Un cycle de désespoir social

Les policiers eux-mêmes, ces hommes et ces femmes usés par des années passées à côtoyer la misère, semblent pris dans ce cycle sans fin. Leur vie est un balancier entre la brutalité qu’ils côtoient et leur propre incapacité à y remédier. Ce sont des êtres tourmentés, non seulement par ce qu’ils voient, mais par la conscience de leur impuissance. L’héroïsme qu’on pourrait attendre d’eux est ici absent. Ils ne sont pas des sauveurs, mais des témoins désabusés, acteurs malgré eux d’un système qui engloutit toute tentative de rédemption.

Fred, Nadine, Melissa et leurs collègues ne sont pas différents des serviteurs de la bureaucratie tsariste de mon époque, des hommes et des femmes enfermés dans des rouages administratifs si lourds qu’ils finissent par perdre toute foi en leur mission. Leur humanité, malgré leurs efforts, est érodée par la répétition des mêmes histoires, des mêmes tragédies. Ils deviennent les rouages d’une machine qui traite la souffrance sans jamais la prévenir, sans jamais la comprendre dans toute sa complexité.

Les causes profondes de la souffrance

Mais où est l'origine de cette souffrance ? À mon époque, la pauvreté matérielle, l'exploitation des serfs, l'ignorance et l'absence de réformes sociales étaient les principales causes de la misère humaine. Aujourd'hui, il semble que la misère soit devenue plus insidieuse. Ce n’est plus seulement la faim qui tourmente les enfants, mais l’abandon, la violence domestique, la détresse psychologique, des maux que notre société moderne, pourtant si riche en ressources, n’arrive pas à guérir.

La société contemporaine, comme celle de mon temps, est structurée autour d’une inégalité profonde, non seulement économique, mais morale. Les parents, eux-mêmes écrasés par des pressions matérielles et émotionnelles, reportent leur désespoir sur leurs enfants. Les structures familiales, autrefois soutenues par des croyances religieuses et communautaires, se sont effondrées, laissant un vide que l’État, malgré tous ses efforts, ne parvient pas à combler.

Un appel à la justice morale

Il ne suffit pas de réagir à la misère ; il faut la prévenir. Comme à mon époque, ce n’est pas en multipliant les lois ou en renforçant la répression que l’on sauvera ces enfants, mais en s’attaquant aux racines de cette violence : l’injustice sociale, l’égoïsme des classes privilégiées, l’isolement des individus dans une société de plus en plus déshumanisée.

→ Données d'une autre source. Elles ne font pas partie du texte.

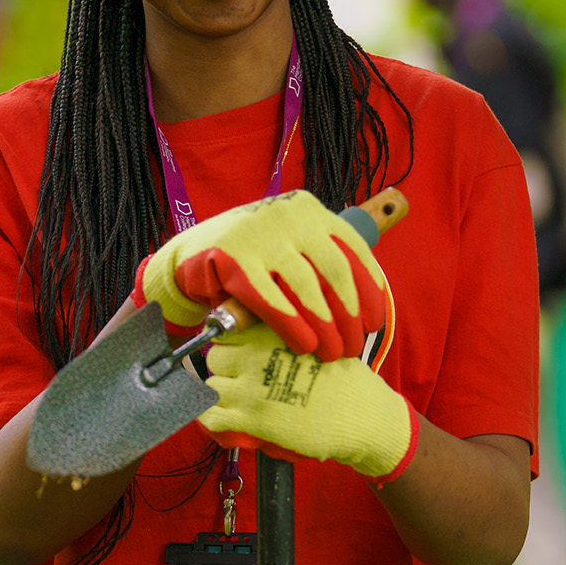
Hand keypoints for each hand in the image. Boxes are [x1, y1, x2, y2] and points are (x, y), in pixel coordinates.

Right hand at [135, 191, 386, 359]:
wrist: (191, 254)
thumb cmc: (252, 259)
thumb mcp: (291, 250)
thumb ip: (321, 267)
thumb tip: (364, 310)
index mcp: (310, 211)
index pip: (353, 250)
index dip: (369, 290)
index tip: (374, 323)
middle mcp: (290, 215)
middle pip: (334, 271)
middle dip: (348, 315)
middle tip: (352, 348)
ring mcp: (260, 233)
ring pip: (305, 286)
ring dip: (324, 326)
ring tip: (331, 354)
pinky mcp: (232, 257)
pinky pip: (270, 297)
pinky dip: (291, 325)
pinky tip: (304, 346)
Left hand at [197, 325, 417, 480]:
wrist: (363, 415)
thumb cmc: (344, 378)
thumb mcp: (318, 336)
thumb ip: (283, 333)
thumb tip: (248, 330)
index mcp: (273, 331)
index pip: (228, 327)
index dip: (233, 340)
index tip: (240, 350)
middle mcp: (257, 355)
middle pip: (216, 356)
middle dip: (226, 367)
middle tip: (243, 378)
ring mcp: (251, 388)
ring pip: (210, 385)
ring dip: (221, 393)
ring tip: (239, 400)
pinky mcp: (252, 420)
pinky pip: (211, 417)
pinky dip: (212, 419)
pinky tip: (225, 420)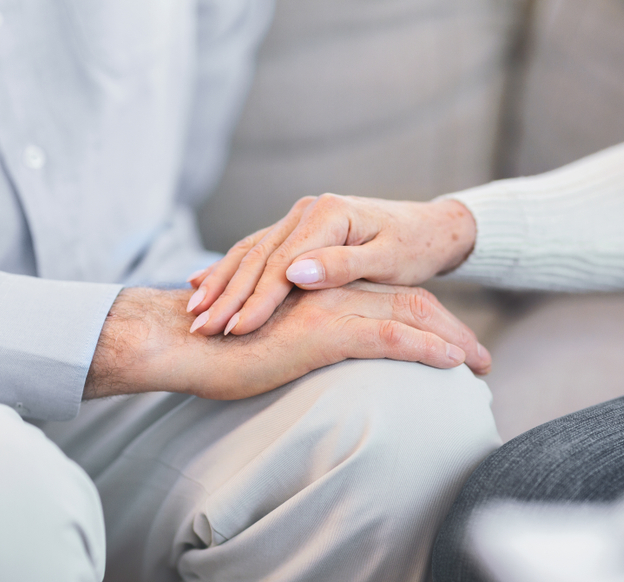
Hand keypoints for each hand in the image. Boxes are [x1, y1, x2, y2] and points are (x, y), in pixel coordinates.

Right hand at [83, 281, 483, 400]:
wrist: (181, 343)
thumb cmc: (220, 347)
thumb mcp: (275, 337)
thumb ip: (307, 335)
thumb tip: (327, 359)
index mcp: (323, 282)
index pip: (389, 295)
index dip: (428, 319)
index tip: (454, 347)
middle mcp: (331, 283)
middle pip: (409, 300)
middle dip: (452, 329)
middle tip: (481, 359)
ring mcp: (329, 302)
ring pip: (408, 314)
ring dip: (451, 340)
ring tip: (480, 366)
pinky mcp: (324, 329)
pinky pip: (389, 336)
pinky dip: (425, 348)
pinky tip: (451, 365)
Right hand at [185, 194, 479, 350]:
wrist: (431, 227)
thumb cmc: (417, 248)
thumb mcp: (388, 260)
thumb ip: (343, 267)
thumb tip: (295, 275)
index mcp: (328, 214)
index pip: (282, 265)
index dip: (255, 299)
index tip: (233, 330)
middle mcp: (308, 210)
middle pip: (258, 259)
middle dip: (225, 295)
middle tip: (197, 328)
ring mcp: (300, 218)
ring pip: (250, 255)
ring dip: (219, 285)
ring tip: (193, 315)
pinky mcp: (299, 230)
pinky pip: (255, 252)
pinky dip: (228, 273)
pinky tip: (202, 289)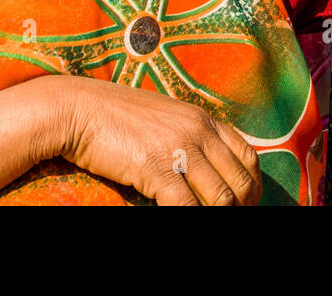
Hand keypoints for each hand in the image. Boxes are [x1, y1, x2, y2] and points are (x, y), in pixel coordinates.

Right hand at [56, 75, 262, 205]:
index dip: (252, 187)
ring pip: (220, 199)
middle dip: (239, 208)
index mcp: (203, 119)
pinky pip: (187, 208)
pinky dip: (189, 219)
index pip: (248, 157)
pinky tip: (179, 218)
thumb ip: (191, 137)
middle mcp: (198, 131)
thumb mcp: (165, 120)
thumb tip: (207, 170)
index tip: (245, 205)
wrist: (79, 109)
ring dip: (217, 215)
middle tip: (229, 219)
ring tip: (209, 221)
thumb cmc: (117, 118)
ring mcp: (180, 148)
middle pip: (239, 181)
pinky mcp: (157, 167)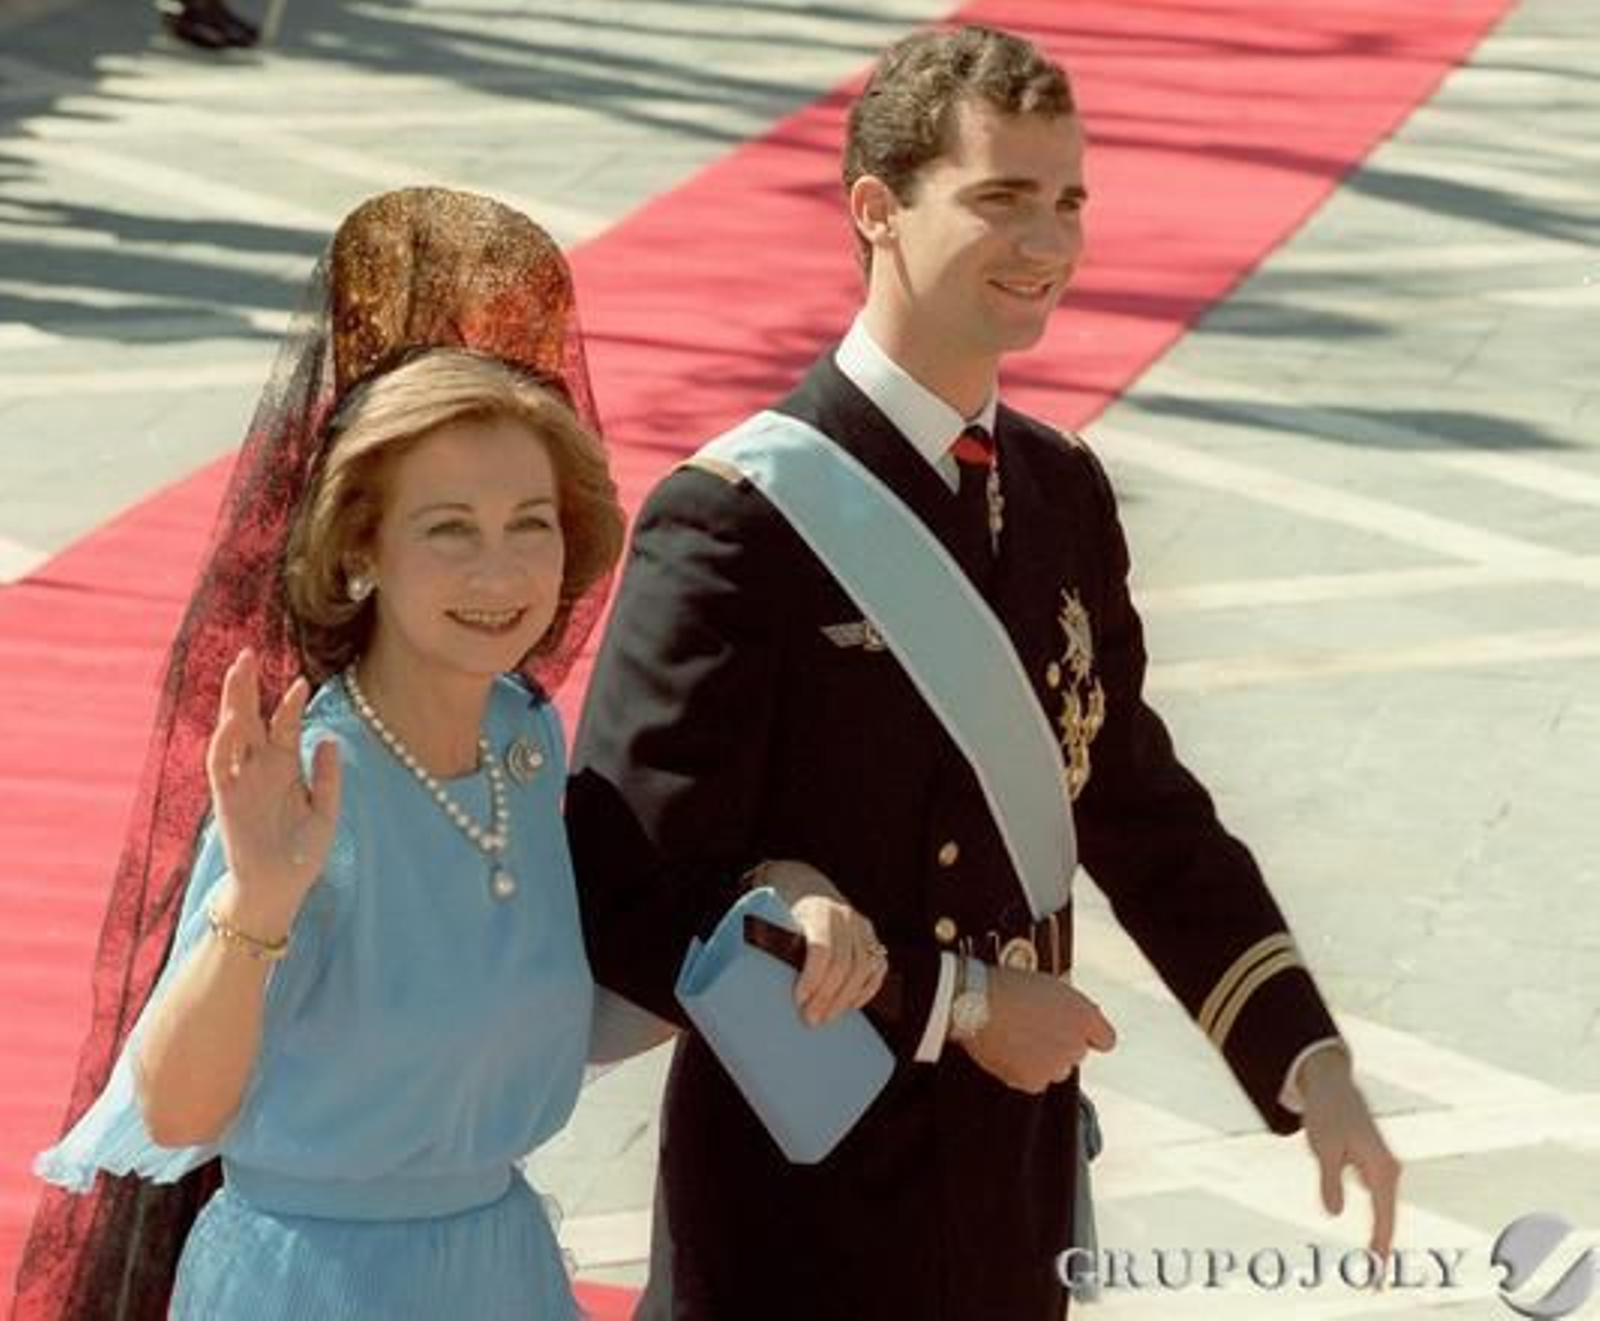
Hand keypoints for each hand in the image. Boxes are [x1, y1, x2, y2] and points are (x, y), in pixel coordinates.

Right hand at [205, 649, 341, 933]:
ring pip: (231, 735)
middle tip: (246, 654)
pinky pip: (221, 768)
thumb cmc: (300, 851)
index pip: (284, 726)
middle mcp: (259, 770)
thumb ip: (328, 776)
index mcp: (283, 768)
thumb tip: (329, 739)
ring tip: (236, 674)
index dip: (289, 703)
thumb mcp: (326, 811)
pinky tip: (231, 723)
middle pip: (250, 720)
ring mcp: (241, 782)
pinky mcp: (228, 801)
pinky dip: (224, 745)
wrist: (280, 889)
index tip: (302, 679)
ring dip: (231, 705)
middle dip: (247, 688)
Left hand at [783, 887, 887, 1027]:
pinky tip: (851, 1005)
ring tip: (826, 1017)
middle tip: (811, 1019)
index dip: (812, 977)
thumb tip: (756, 987)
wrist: (806, 886)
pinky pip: (877, 967)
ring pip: (863, 968)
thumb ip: (770, 945)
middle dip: (827, 996)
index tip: (798, 1000)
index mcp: (816, 910)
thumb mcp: (773, 919)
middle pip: (844, 963)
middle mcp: (844, 915)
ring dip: (845, 998)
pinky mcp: (872, 938)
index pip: (821, 948)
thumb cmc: (782, 910)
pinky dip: (867, 989)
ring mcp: (861, 926)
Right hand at [961, 966, 1115, 1093]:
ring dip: (1042, 1059)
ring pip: (1055, 1069)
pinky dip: (1022, 1071)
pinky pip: (1034, 1081)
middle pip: (1076, 1054)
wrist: (975, 1003)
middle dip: (1059, 1045)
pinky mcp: (1034, 1081)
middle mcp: (1075, 1044)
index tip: (1079, 1034)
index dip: (1090, 1036)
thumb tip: (1075, 1019)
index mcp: (1084, 1016)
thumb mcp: (1050, 985)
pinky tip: (1009, 1050)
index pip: (1105, 1040)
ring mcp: (1056, 1065)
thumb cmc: (1008, 986)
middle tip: (1034, 1029)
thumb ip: (1071, 1007)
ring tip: (1018, 1038)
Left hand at [1298, 1046, 1400, 1261]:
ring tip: (1376, 1270)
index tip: (1377, 1273)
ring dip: (1382, 1239)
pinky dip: (1378, 1223)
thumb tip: (1334, 1214)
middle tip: (1375, 1284)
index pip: (1384, 1217)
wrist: (1331, 1086)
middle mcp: (1390, 1171)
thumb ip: (1329, 1181)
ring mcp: (1385, 1169)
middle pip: (1389, 1219)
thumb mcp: (1323, 1148)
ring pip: (1386, 1212)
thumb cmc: (1327, 1115)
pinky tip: (1375, 1242)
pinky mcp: (1376, 1168)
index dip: (1381, 1247)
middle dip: (1384, 1250)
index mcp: (1382, 1168)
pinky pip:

La première des réformes doit être morale. Il faut réapprendre à vivre en communauté, à se soucier les uns des autres, non pas comme des entités séparées, mais comme des membres d’une même humanité. Cela commence par une éducation qui place la solidarité, la compassion, et le respect des plus faibles au cœur de ses préoccupations. Il est nécessaire que chaque citoyen comprenne que l'enfance, quelle que soit sa condition, est sacrée et doit être protégée à tout prix.

Ensuite, des réformes sociales profondes sont indispensables. Il ne suffit plus de redistribuer les richesses ; il faut redonner aux familles la capacité d'élever leurs enfants dans des conditions dignes, avec le soutien des structures sociales et communautaires. Les politiques de l’enfance doivent être prioritaires dans tous les domaines de la vie publique. Il est de la responsabilité de l’État, mais aussi de chaque individu, de s’assurer que l’enfant ne soit plus une victime collatérale des dysfonctionnements sociaux.

Agir pour l’enfance

Polisse est un appel à l’action, un cri lancé contre la violence faite aux enfants, mais aussi contre notre propre apathie. Il nous montre que la misère n’est pas seulement une question de pauvreté matérielle, mais de délitement moral. Tant que nous continuerons à fermer les yeux sur ces souffrances, tant que nous nous contenterons d'intervenir après coup, sans jamais prévenir, nous resterons complices d’une société qui sacrifie ses enfants sur l’autel de l’indifférence et de l’injustice.

Il est temps de réapprendre la compassion véritable, celle qui ne se contente pas d’agir à la surface des choses, mais qui s’attaque aux racines mêmes de la souffrance humaine. C’est seulement à travers une réforme profonde de nos valeurs, de nos institutions et de notre manière de vivre ensemble que nous pourrons espérer offrir à ces enfants un avenir meilleur, un avenir où la misère ne sera plus leur destinée inéluctable.